Copy out the lines for all the rows below, swapping "common name" for "vernacular name" and changing nothing else. Omit the pictures.

Start

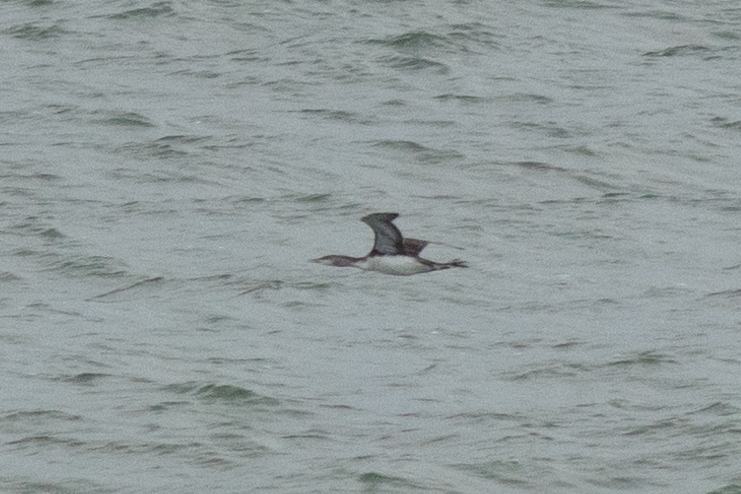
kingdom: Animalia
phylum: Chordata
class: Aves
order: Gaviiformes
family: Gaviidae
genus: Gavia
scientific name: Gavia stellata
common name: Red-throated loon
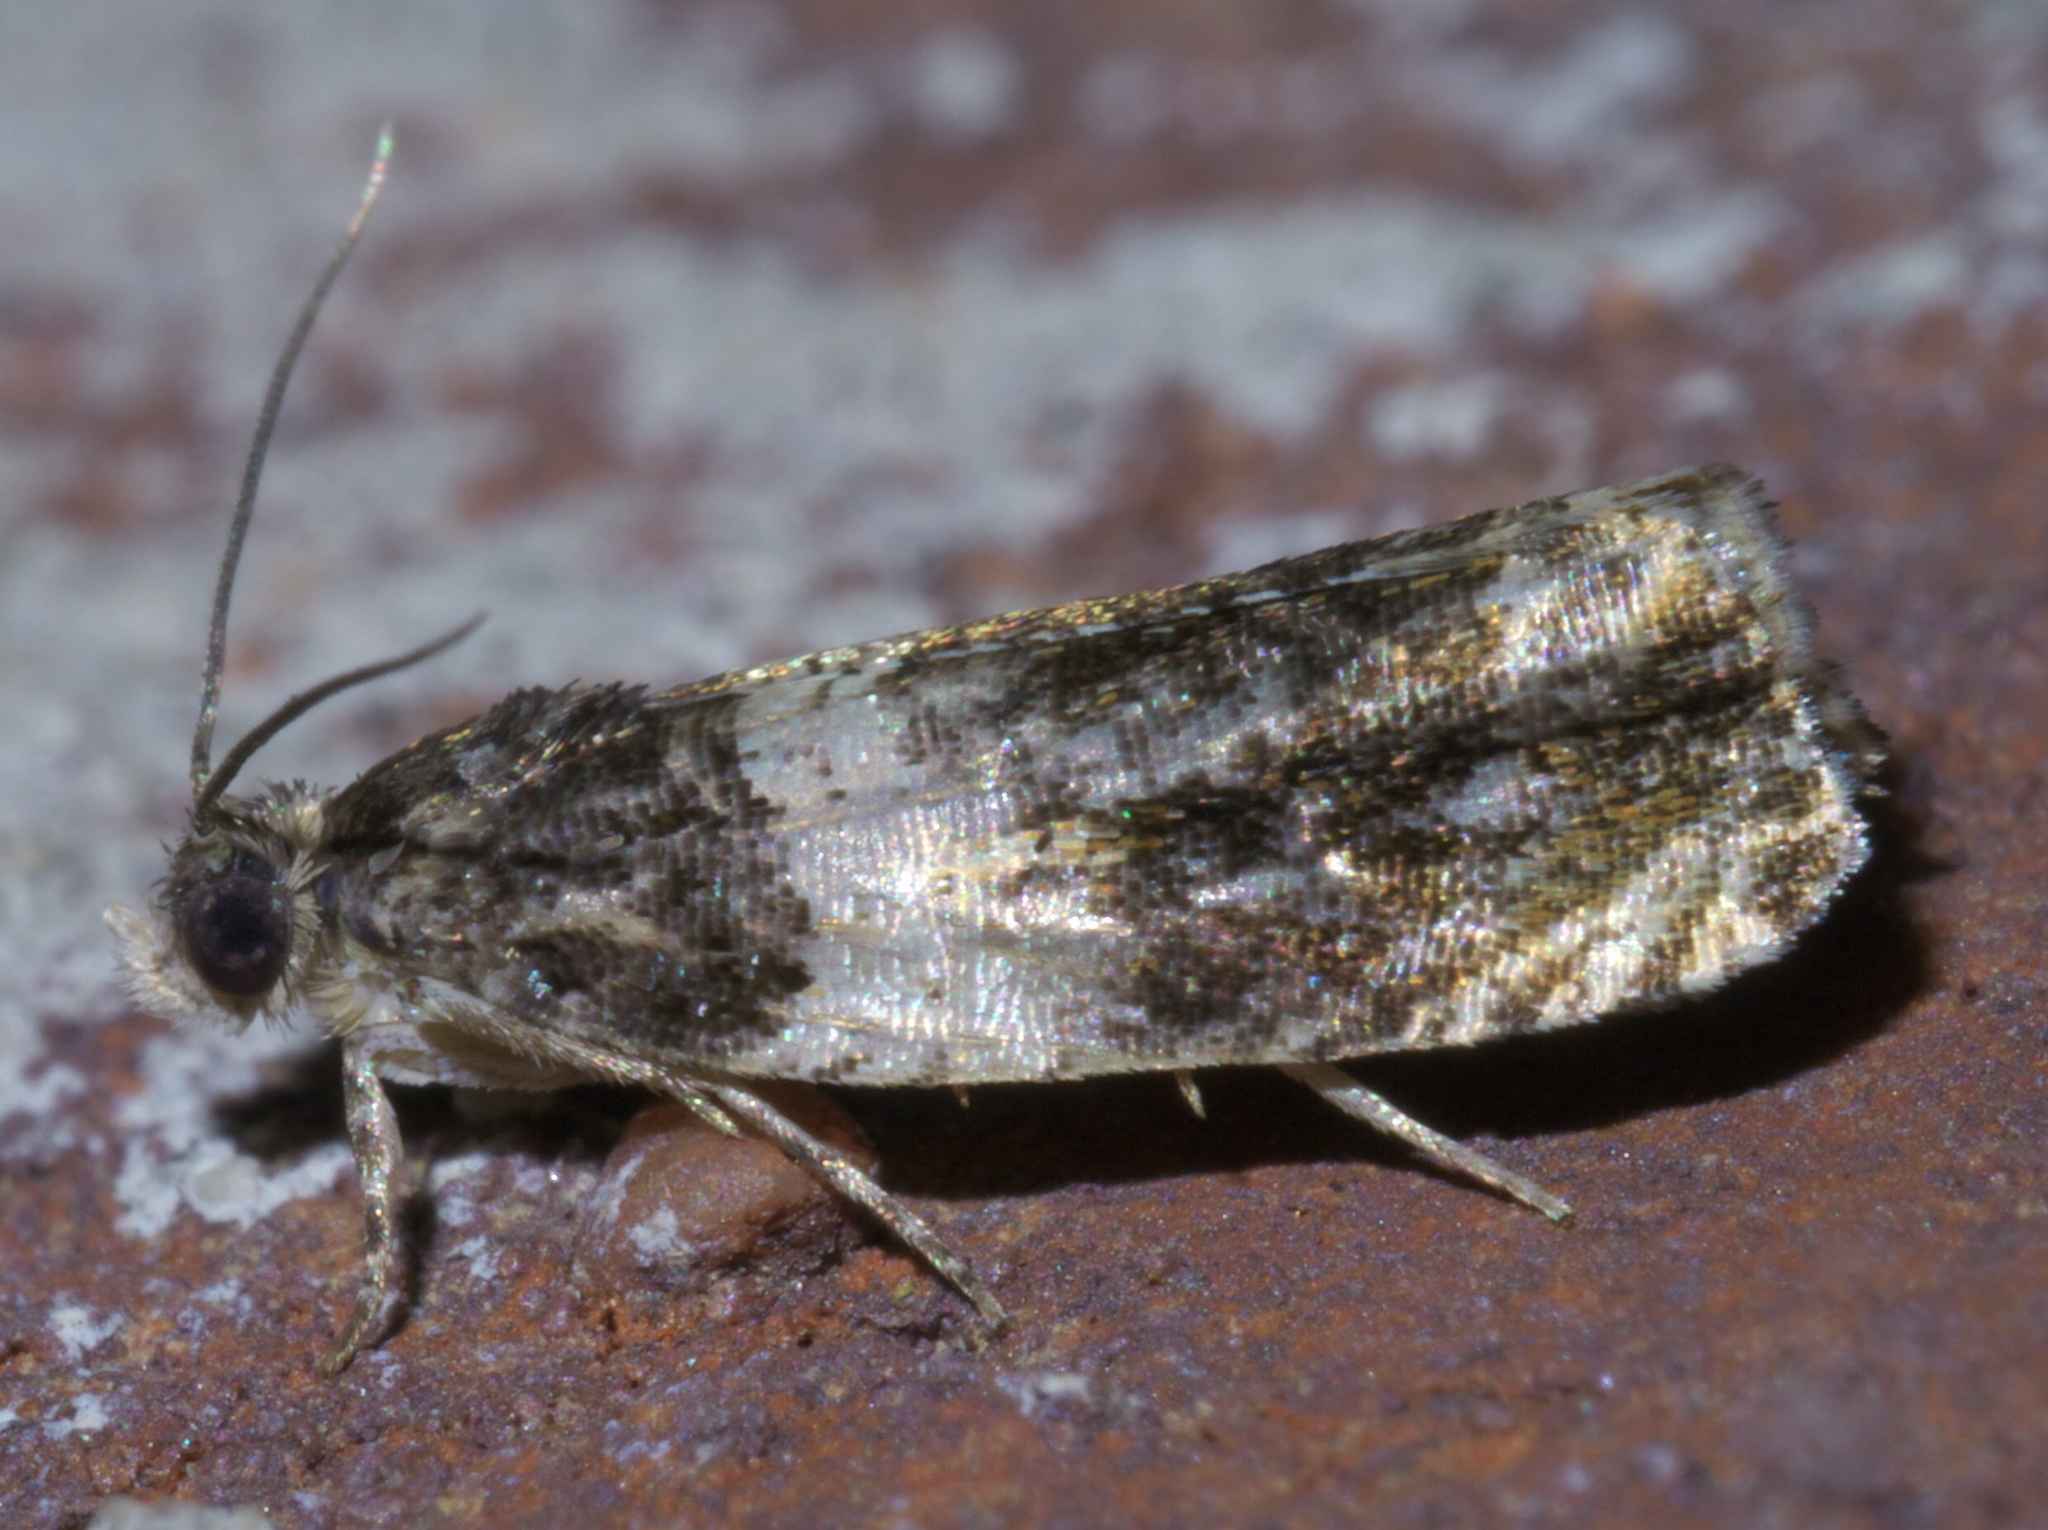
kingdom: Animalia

End

[TASK ANSWER]
kingdom: Animalia
phylum: Chordata
class: Aves
order: Gaviiformes
family: Gaviidae
genus: Gavia
scientific name: Gavia stellata
vernacular name: Red-throated loon
kingdom: Animalia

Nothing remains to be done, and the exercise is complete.